Opgaven.
**1)** Beantwoord deze vragen over de tekst over Jack Kerouac:
(a) In welke plaats is Kerouac geboren?
(b) In welk jaar ging hij van de Columbia Universiteit af?
(c) Hoeveel tijd na zijn indiensttreding bij de marine werd hij eervol ontslagen?
**2)** In de tekst over Jack Kerouac staat dat er al een artikel over hem in Vuursteen is verschenen. Leg uit waarom er toch een aanvulling volgt.
**3)** Zet de tekst over Jack Kerouac voort na de laatste zin.

Oefentekst.
____
Jack Kerouac
n het lentenummer van 2020 van Vuursteen is er al een mooi artikel over Jack Kerouac geschreven door Tony Sebrechts. Het is niet mijn bedoeling dit artikel te herschrijven, maar Jack Kerouac heeft teveel mooie haiku’s geschreven die gelezen mogen worden, daarom nog een aanvulling in deze haikubrief in combinatie met een korte biografie.
Jack Kerouac is geboren op 12 maart 1922 in Lowell, Massachusetts. In 1940 ontvangt hij een beurs om aan de Columbia Universiteit in New York te studeren, maar in 1941 gaat hij van school af.
In 1943 treedt hij in dienst bij de marine, waar hij zes maanden later eervol wordt ontslagen. Tijdens de periode schrijft hij twee romans: The sea is my brother en The hippos were boiled in their tanks.
____
Gegeven materiaal.
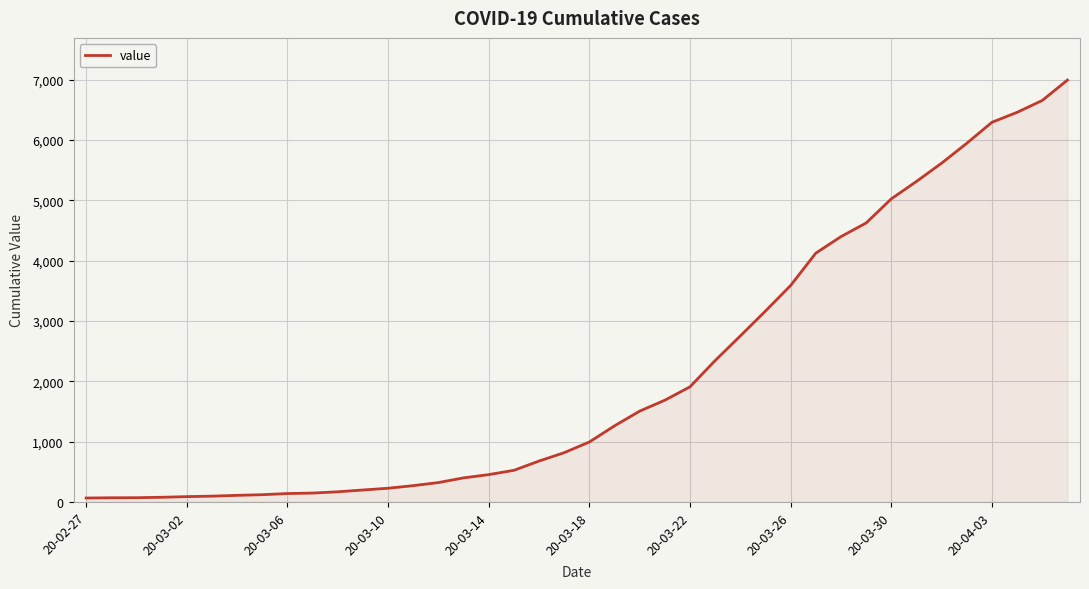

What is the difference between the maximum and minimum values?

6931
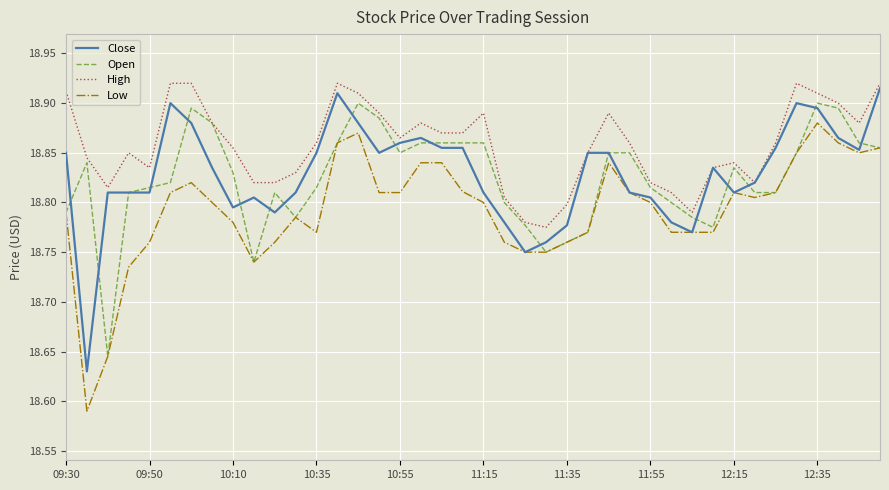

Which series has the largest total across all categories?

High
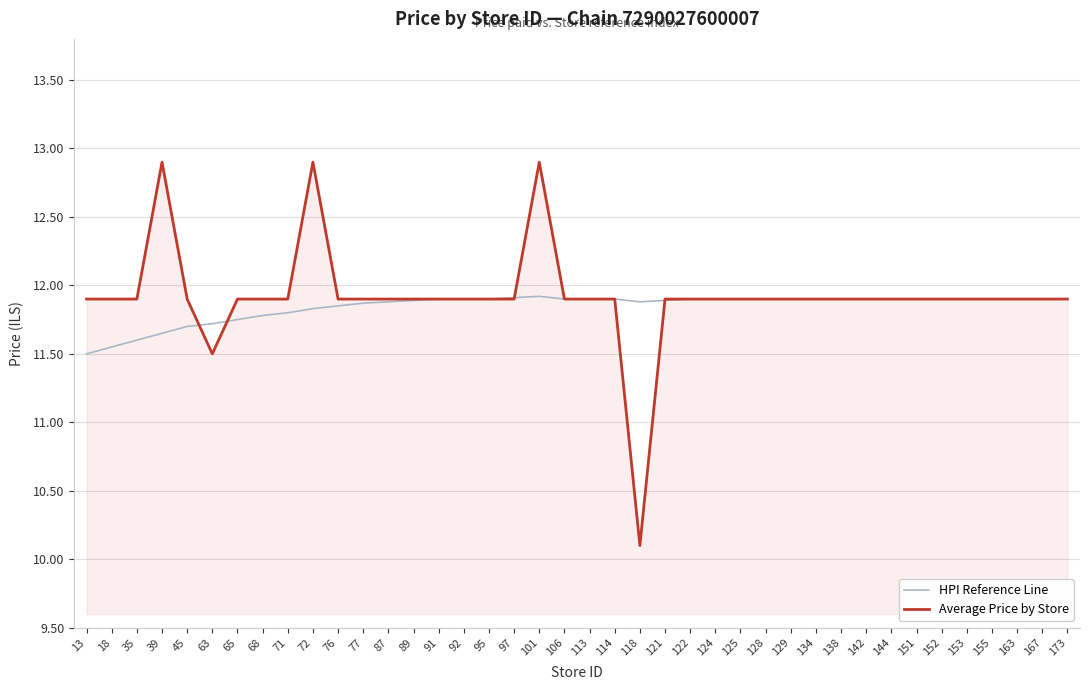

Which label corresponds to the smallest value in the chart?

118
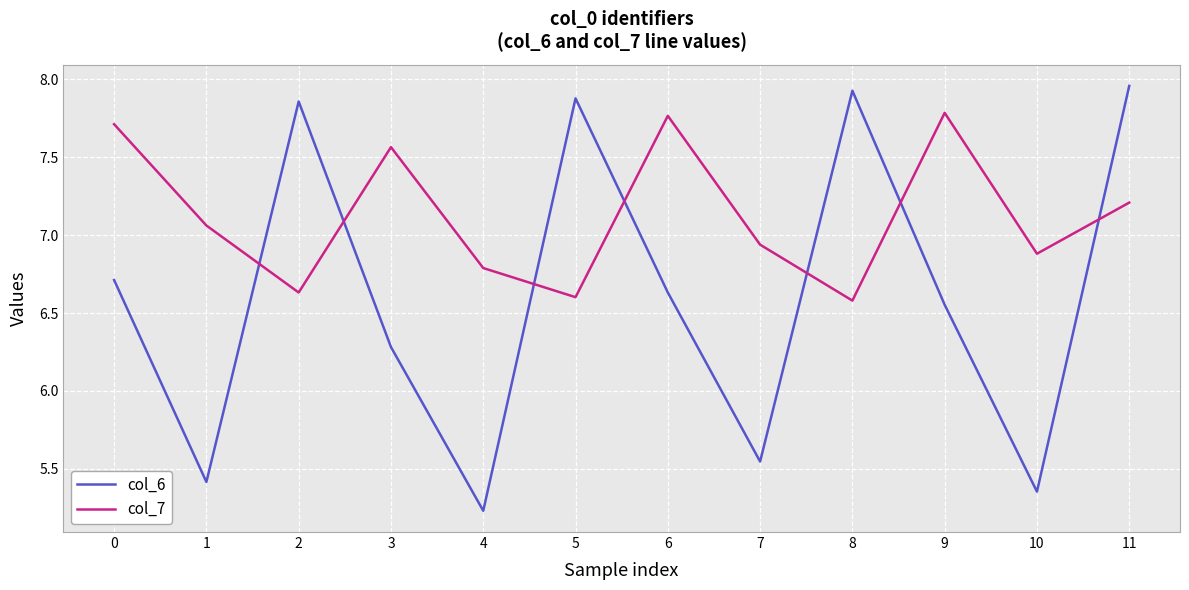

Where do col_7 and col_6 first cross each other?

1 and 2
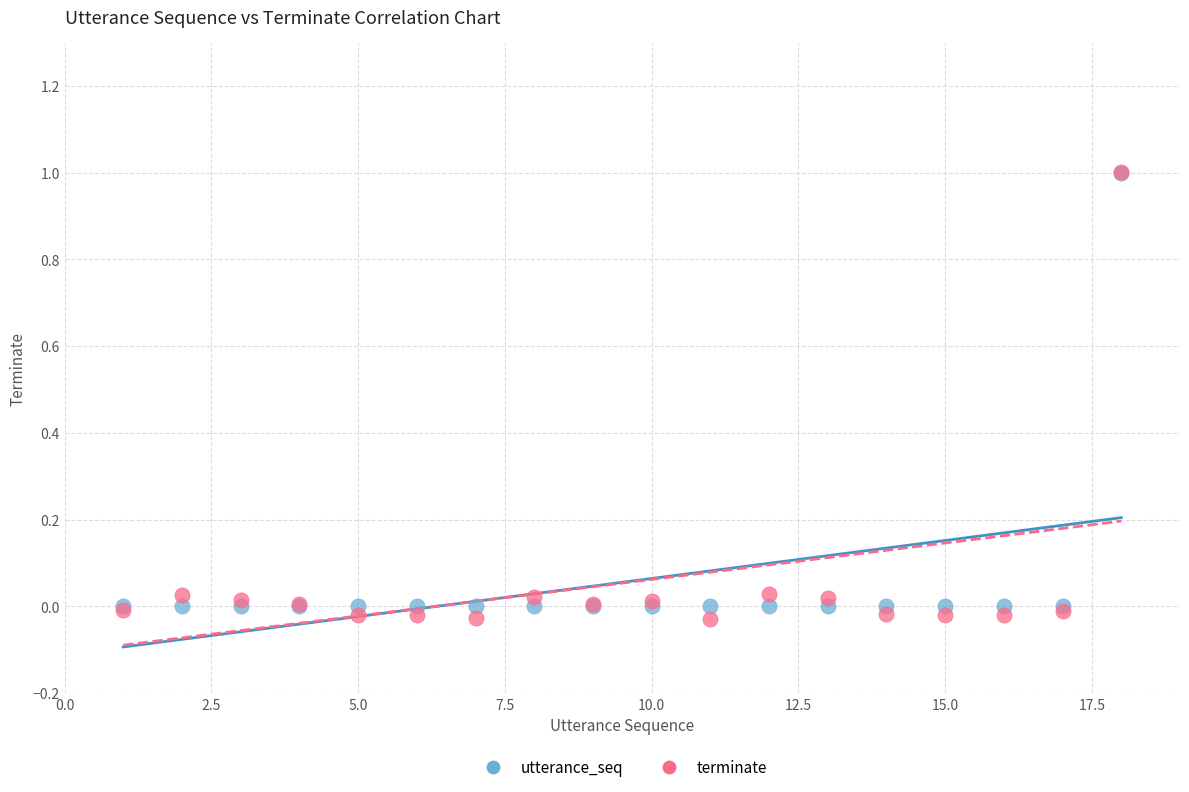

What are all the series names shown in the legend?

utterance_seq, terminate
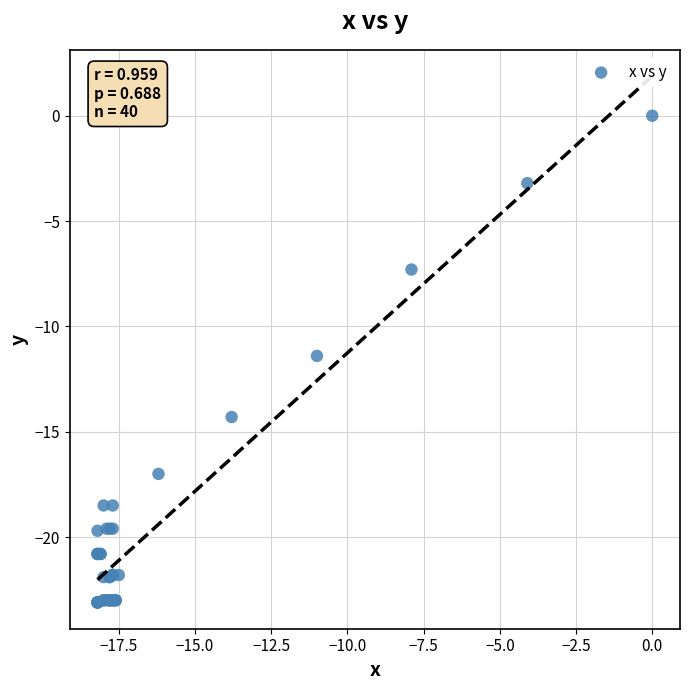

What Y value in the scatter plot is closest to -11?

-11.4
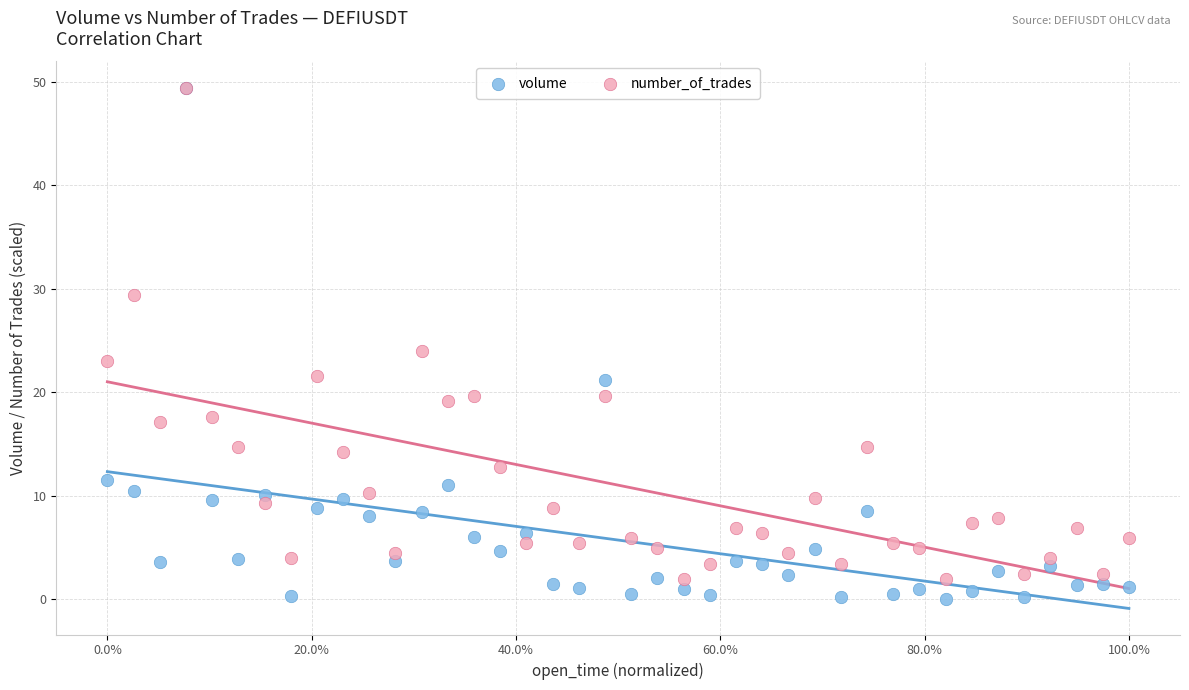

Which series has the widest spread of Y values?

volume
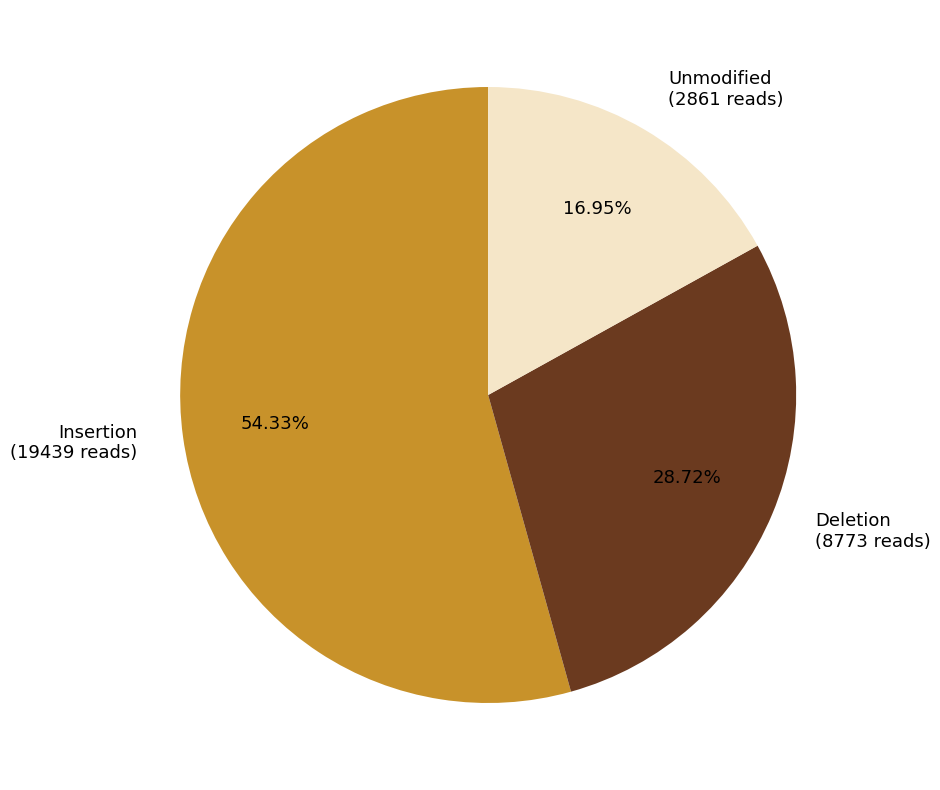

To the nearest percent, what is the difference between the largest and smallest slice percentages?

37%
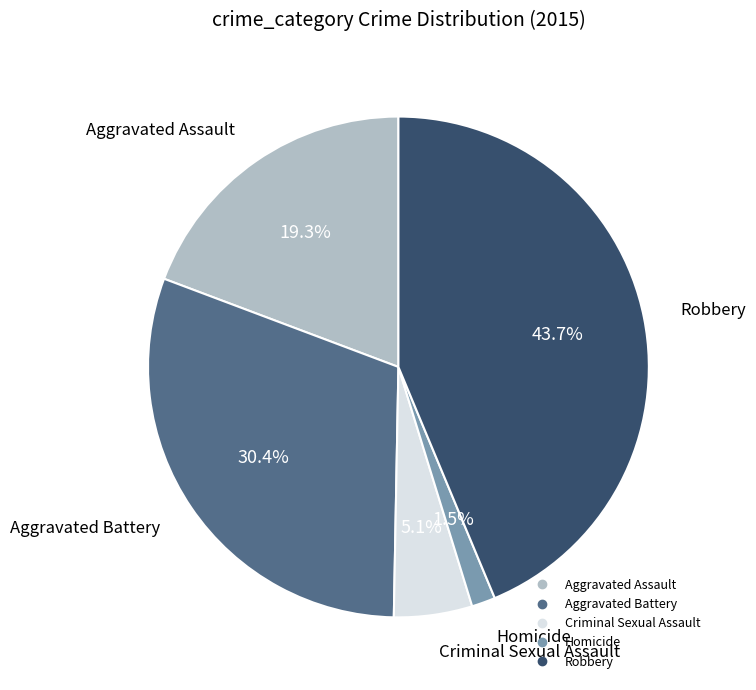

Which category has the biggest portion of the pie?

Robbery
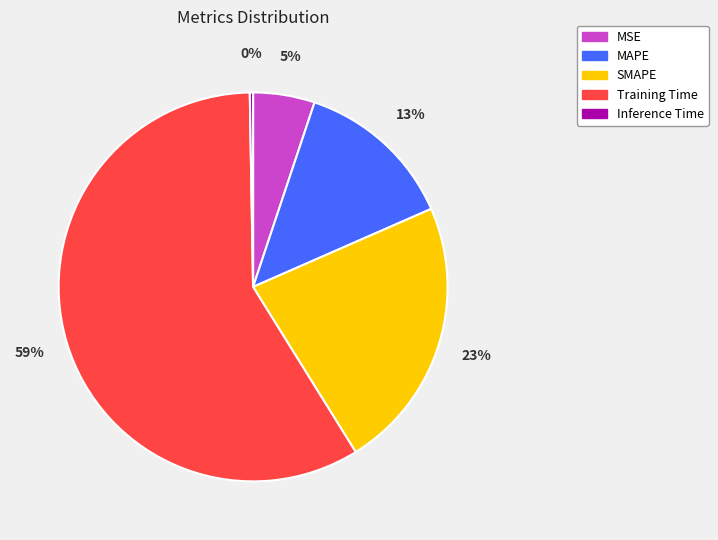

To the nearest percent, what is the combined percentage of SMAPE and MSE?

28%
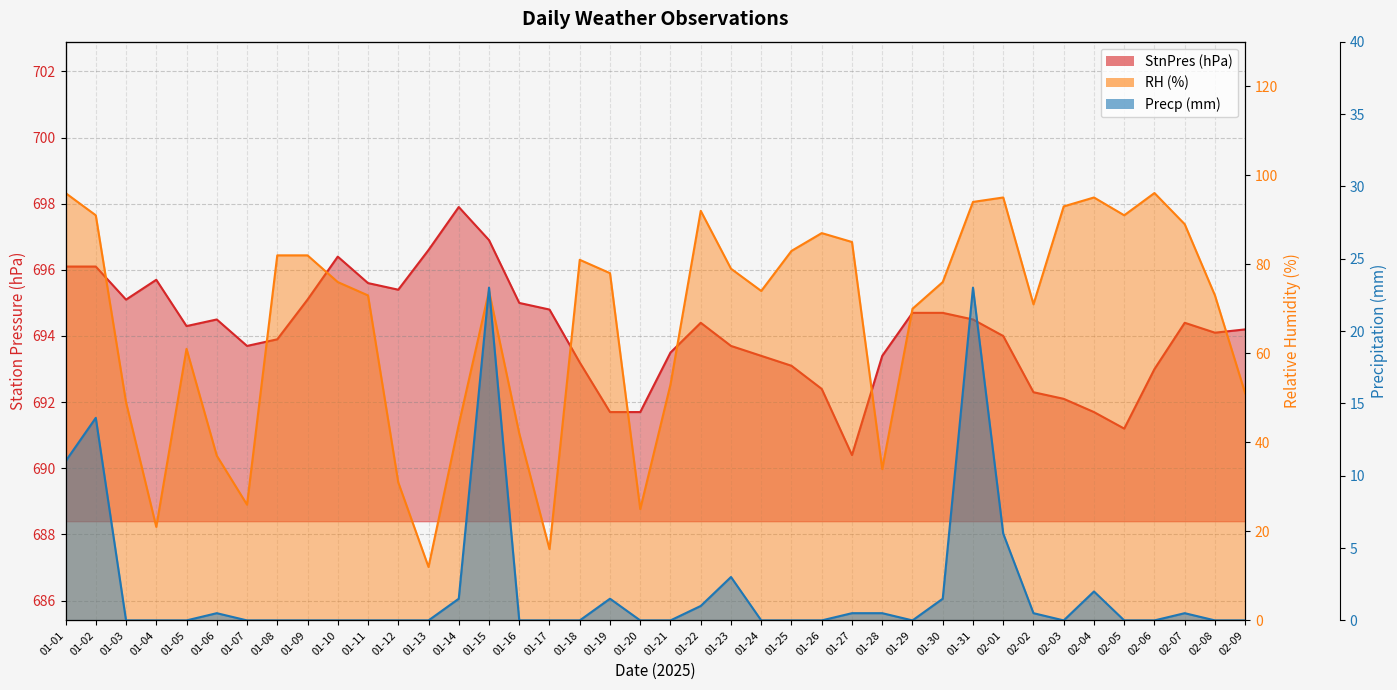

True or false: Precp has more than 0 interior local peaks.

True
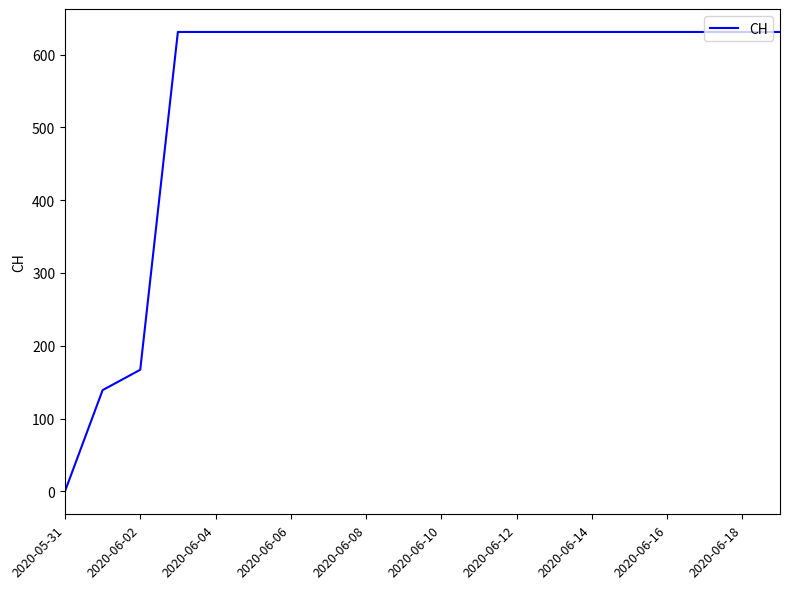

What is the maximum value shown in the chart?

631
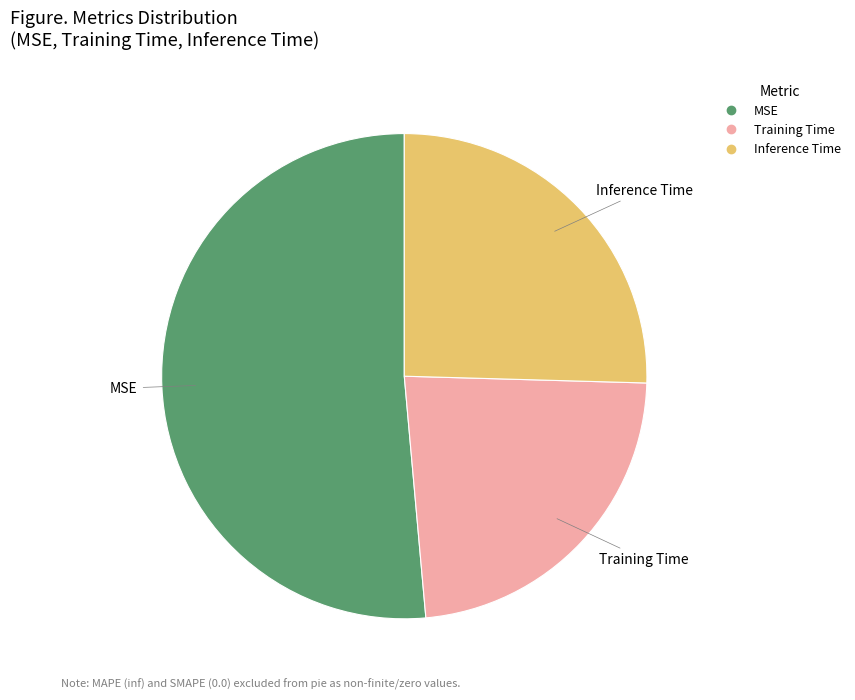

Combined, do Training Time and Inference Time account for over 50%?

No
____
Antwoorden.
**1)**
(a) In Lowell, Massachusetts.
(b) In 1941.
(c) Zes maanden.

**2)** Het is niet de bedoeling het artikel van Tony Sebrechts te herschrijven. Kerouac heeft echter te veel mooie haiku's geschreven die gelezen mogen worden, en daarom volgt een aanvulling met een korte biografie.

**3)**
In 1950 brengt hij de roman The town and the city uit. Niet tevreden met zijn manier van schrijven besluit hij op een meer natuurlijke manier van schrijven over te stappen. Hij koopt een rol papier van meer dan 30 meter lengte, stopt dit in zijn typemachine en schrijft binnen drie weken de beroemd geworden roman On the road, maar deze wordt pas in 1957 uitgegeven. In de tussentijd krijgt hij een depressie, raakt aan de drank en begint drugs te gebruiken.
De opvolger in 1958 van On the road is Dharma Bums. Hij gaat steeds meer te drinken, waardoor hij vaak dronken op interviews komt en ook begint hij steeds meer drugs te gebruiken. Een nieuw boek heeft hij in die tijd niet meer geschreven. Uiteindelijk overlijd hij op 21 oktober 1969.
Over het schrijven van haiku’s had hij een eigen idee:
I propose that the ‘Western Haiku’ simply say a lot in three short lines in any Western language. Above all, a Haiku must be very simple and free of all poetic trickery and make a little picture and yet be as airy and graceful as a Vivaldi Pastorella.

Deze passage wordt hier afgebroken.